Toulouse, la colère
24 septembre 2001 Éditorial des bulletins L’Étincelle
Terrible bilan que celui de l’explosion de l’usine AZF (trust TotalFinaElf) de Toulouse. A ce jour, 30 morts, plus de 2000 blessés dont certains très graves. Des cités d’habitation, écoles, lycées, hôpitaux, ravagés à proximité du complexe chimique et même à des kilomètres à distance. Et ce sont les salariés et habitants des quartiers populaires proches, déjà contraints de vivre sous la menace permanente des nuages toxiques et des bombes à retardement, qui en paient aujourd’hui le plus dur prix.
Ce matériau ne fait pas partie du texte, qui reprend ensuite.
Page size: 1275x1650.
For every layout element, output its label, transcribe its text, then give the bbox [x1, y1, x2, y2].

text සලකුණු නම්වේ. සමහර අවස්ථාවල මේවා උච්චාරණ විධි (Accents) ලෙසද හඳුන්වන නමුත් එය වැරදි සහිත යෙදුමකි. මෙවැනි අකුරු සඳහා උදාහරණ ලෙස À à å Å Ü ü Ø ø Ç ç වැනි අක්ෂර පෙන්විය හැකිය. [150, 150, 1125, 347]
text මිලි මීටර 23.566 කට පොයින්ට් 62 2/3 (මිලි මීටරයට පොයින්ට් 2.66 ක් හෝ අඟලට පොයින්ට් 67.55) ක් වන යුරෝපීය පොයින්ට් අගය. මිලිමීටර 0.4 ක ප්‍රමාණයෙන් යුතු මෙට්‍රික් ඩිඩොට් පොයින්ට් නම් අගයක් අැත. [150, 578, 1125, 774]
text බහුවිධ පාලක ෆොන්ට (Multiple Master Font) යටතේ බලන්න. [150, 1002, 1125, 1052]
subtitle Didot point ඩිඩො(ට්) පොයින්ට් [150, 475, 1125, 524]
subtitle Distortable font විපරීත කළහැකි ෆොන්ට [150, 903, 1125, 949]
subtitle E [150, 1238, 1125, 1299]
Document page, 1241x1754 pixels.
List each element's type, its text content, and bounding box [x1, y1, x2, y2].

On nous vante l’élan de solidarité dont ont bénéficié les victimes. Certes. Mais les notables et politiciens, eux, de Chirac à Jospin, en passant par le maire de Toulouse ou le ministre de l’environnement, se contentent de bonnes paroles. Dix millions de francs, voilà ce que l’Etat, la municipalité de Toulouse et le groupe TotalFinaElf donneraient chacun. A peine 10 mois de salaire du PdG Thierry Desmarest !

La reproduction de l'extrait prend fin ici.